** Opening The input block **
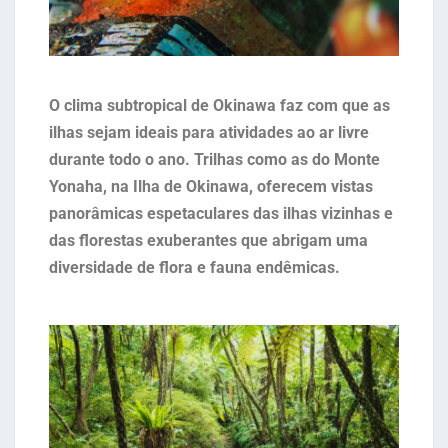
O clima subtropical de Okinawa faz com que as
ilhas sejam ideais para atividades ao ar livre
durante todo o ano. Trilhas como as do Monte
Yonaha, na Ilha de Okinawa, oferecem vistas
panorâmicas espetaculares das ilhas vizinhas e
das florestas exuberantes que abrigam uma
diversidade de flora e fauna endêmicas.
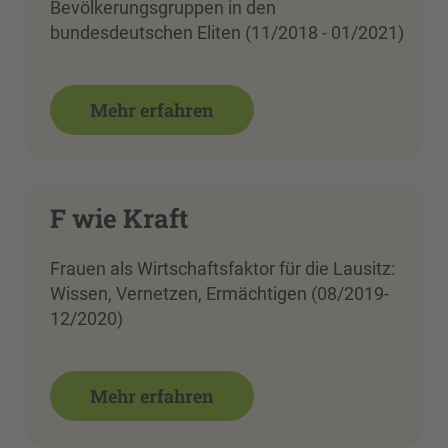
Bevölkerungsgruppen in den
bundesdeutschen Eliten (11/2018 - 01/2021)
Mehr erfahren
F wie Kraft
Frauen als Wirtschaftsfaktor für die Lausitz:
Wissen, Vernetzen, Ermächtigen (08/2019-
12/2020)
Mehr erfahren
** Closing The input block **
Task requirements:
A faithful copy of all the records is required, with the pictures left out.

Finished task:
O clima subtropical de Okinawa faz com que as
ilhas sejam ideais para atividades ao ar livre
durante todo o ano. Trilhas como as do Monte
Yonaha, na Ilha de Okinawa, oferecem vistas
panorâmicas espetaculares das ilhas vizinhas e
das florestas exuberantes que abrigam uma
diversidade de flora e fauna endêmicas.
Bevölkerungsgruppen in den
bundesdeutschen Eliten (11/2018 - 01/2021)
Mehr erfahren
F wie Kraft
Frauen als Wirtschaftsfaktor für die Lausitz:
Wissen, Vernetzen, Ermächtigen (08/2019-
12/2020)
Mehr erfahren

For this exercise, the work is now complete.